Figure 2. THz-wave spectrometer.

　　THz-wave radiation from MgO:LiNbO₃ was collimated by a cylindrical lens and steered into the chamber of gas cells. A standing wire-grid beam splitter divided the THz-wave radiation into two paths: Reference beam and reference beam. The signal beam was steered into a gas cell with two gas inlet which was via a UHV leak valve for easily achieving the sample, controlling and monitoring its pressure outside.

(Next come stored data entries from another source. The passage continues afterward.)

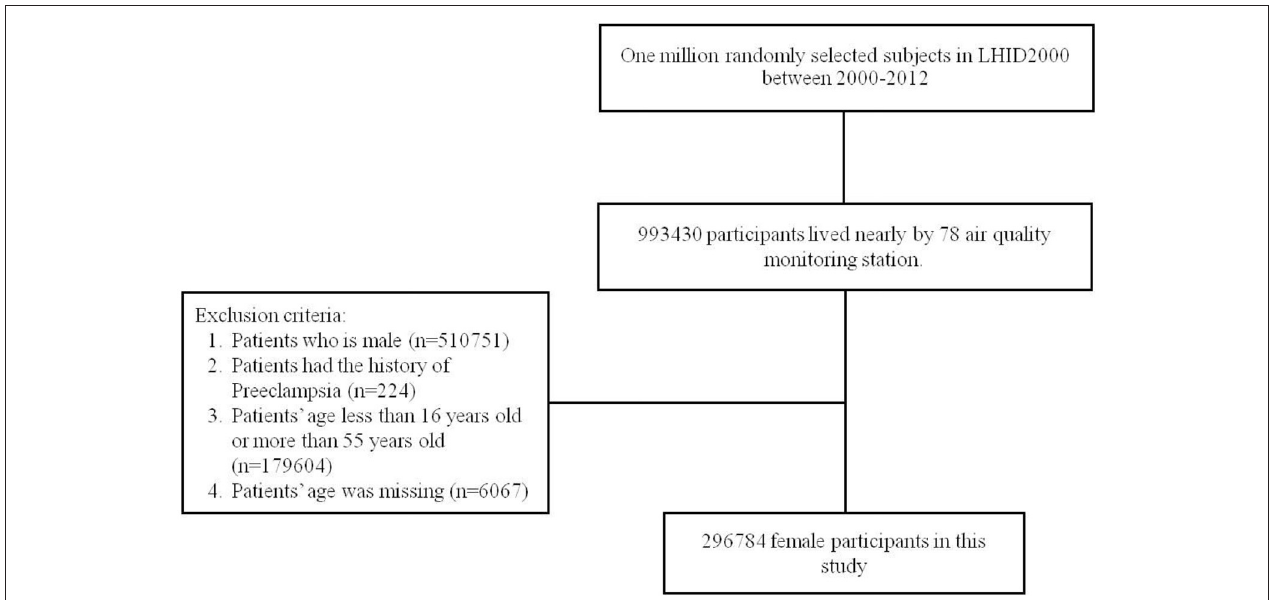
FIGURE 1 | Flow chart of this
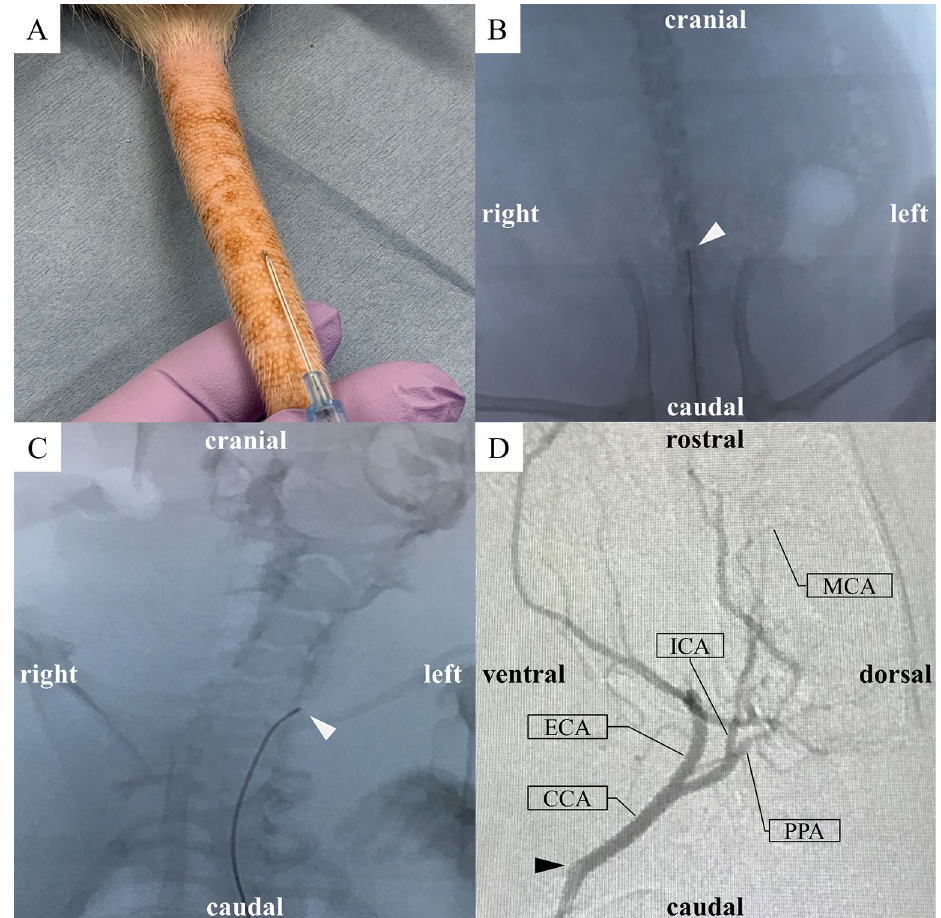
5 cm from the root of the tail, at a sharp angle. ( B,C ) Rat fluoroscopic images of the microcatheter and wire (arrowhead) inserted carefully through the plastic outer indwelling needle, and then inserted into the caudal ventral artery and guided into the abdominal aorta ( B ) and the left CCA ( C ). ( C ) The C-arm was tilted at a 20° LAO angle for easy cannulation of the left CCA. ( D ) Left CCA angiography (LAO angle = 80°). The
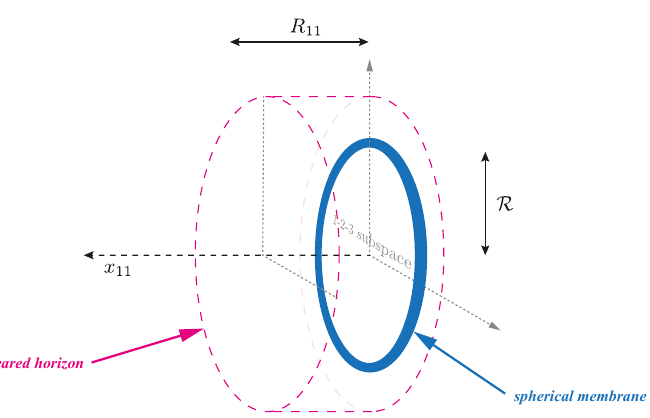
Figure 2 . A cartoon of the smeared light-cone black hole resulting from a heavy spherical mem- brane. A two dimensional cross section of the 1-2-3 subspace is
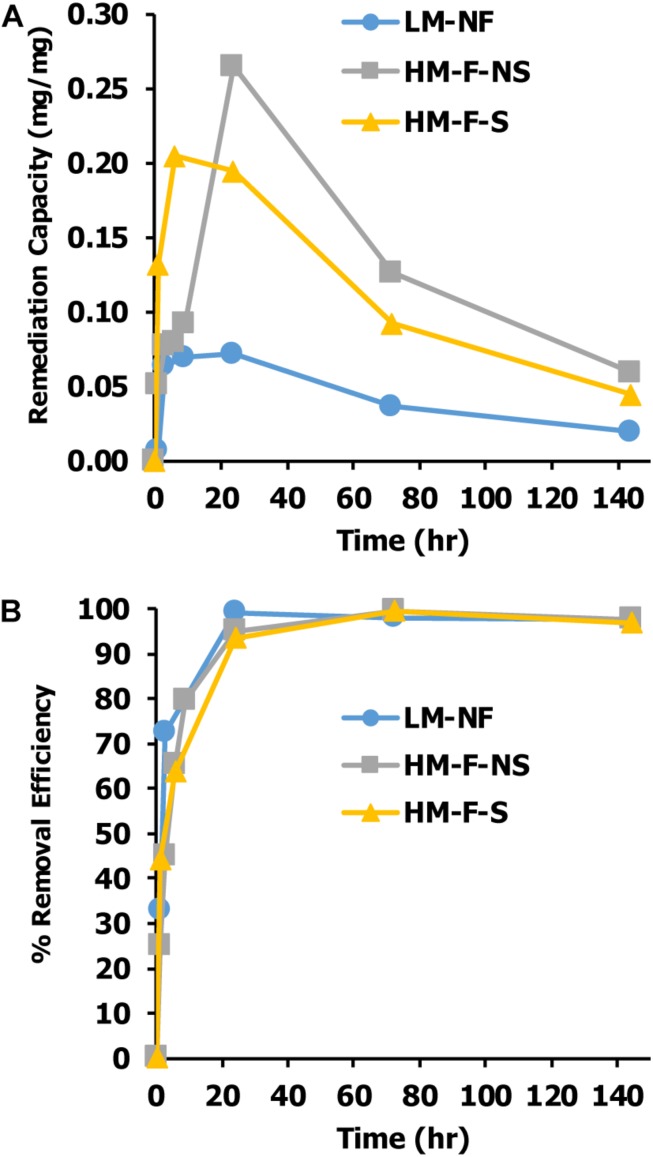
Effect of contact time on (A) Mn remediation capacity of Pediastrum duplex AARLG060 and (B) percent of Mn remediate efficiency. LM-NF, low Mn non-filter; HM-F-NS, high Mn filter non-sterile; and HM-F-S, high Mn filter sterile.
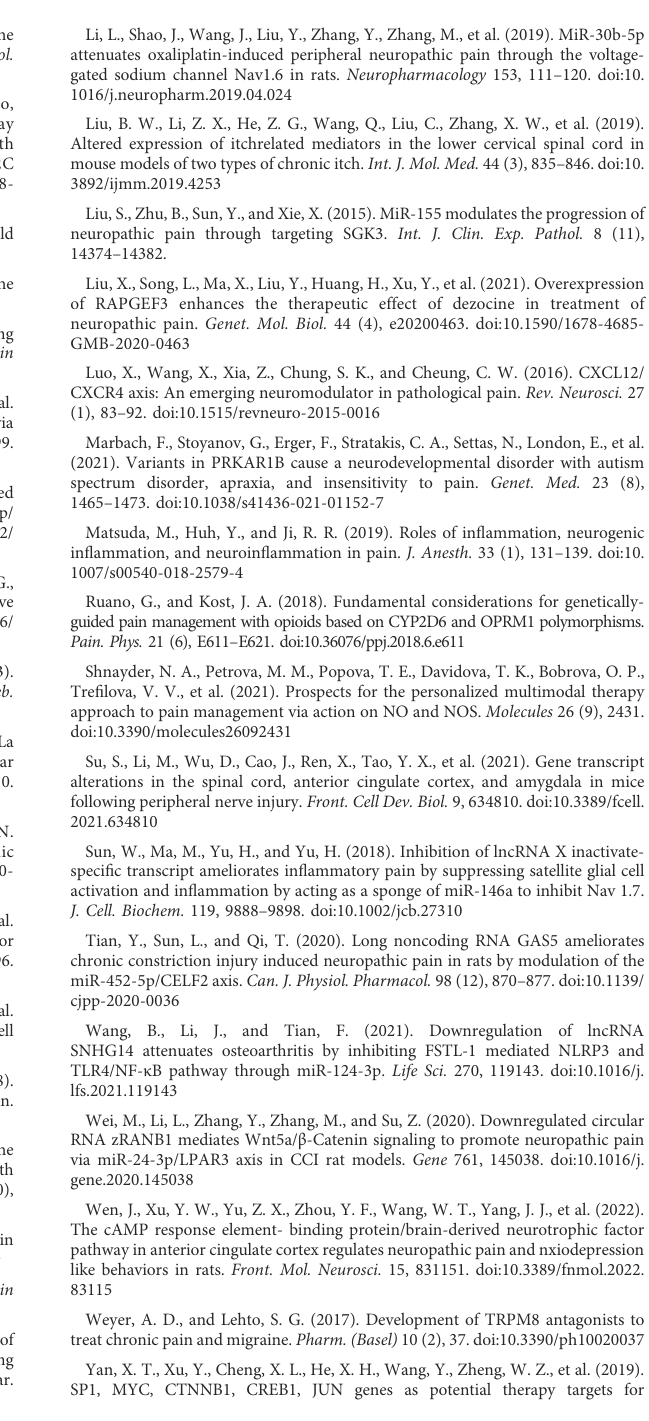
SUPPLEMENTARY FIGURE S2 Functional prediction of DE mRNAs by Gene Ontology (GO) and Kyoto Encyclopedia of Genes and Genomes (KEGG) analyses in the TG of temporomandibular joint disorder (TMD) mice. (A – E) DE mRNAs on CFA3D. (A – C ) directed acyclic graphs (DAGs) graphically display the signi fi cant GO enrichment results with the candidate targeted genes in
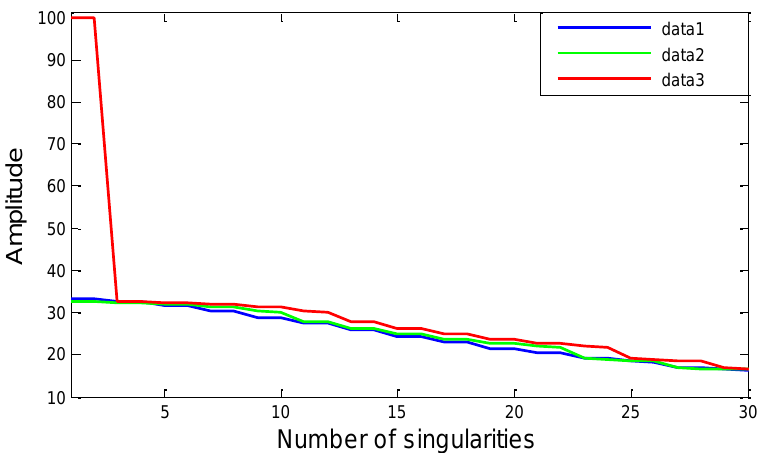
Figure 1. Characteristic curves of the singular values of an original partial discharge (PD) signal (data 1); the PD signal with added Gaussian white noise (data 2); and the PD signal with added periodic narrowband noise (data 3).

Figure 3 shows the measured absorption spectrum of water vapor at low pressure　from 1.2 THz to 1.9 THz. Only four minutes were required to scan this 700 GHz frequency range with 6-MHz frequency step and 50 MHz frequency resolution. Twelve pure rotation transitions were observed over this frequency range. The measured absorption lines agree well with the spectrum data from the NASA database, shown as a stick spectrum in Fig. 3.
　　The pressure-varying absorption spectroscopy of water vapor was observed and the N₂ collision broadening coefficient of water vapor is successfully measured using this THz-wave spectrometer. Fig.4 shows the spectra of the two rotation transitions of 6₂₄-6₁₅ and 7₃₄-7₂₅ of water vapor under the different pressure. Linewidth broadening is observed clearly with the increasing of N₂ pressure.

Fig.4 The spectra of the two rotation transitions of 6₂₄-6₁₅ and 7₃₄-7₂₅ of water vapor under the different pressure.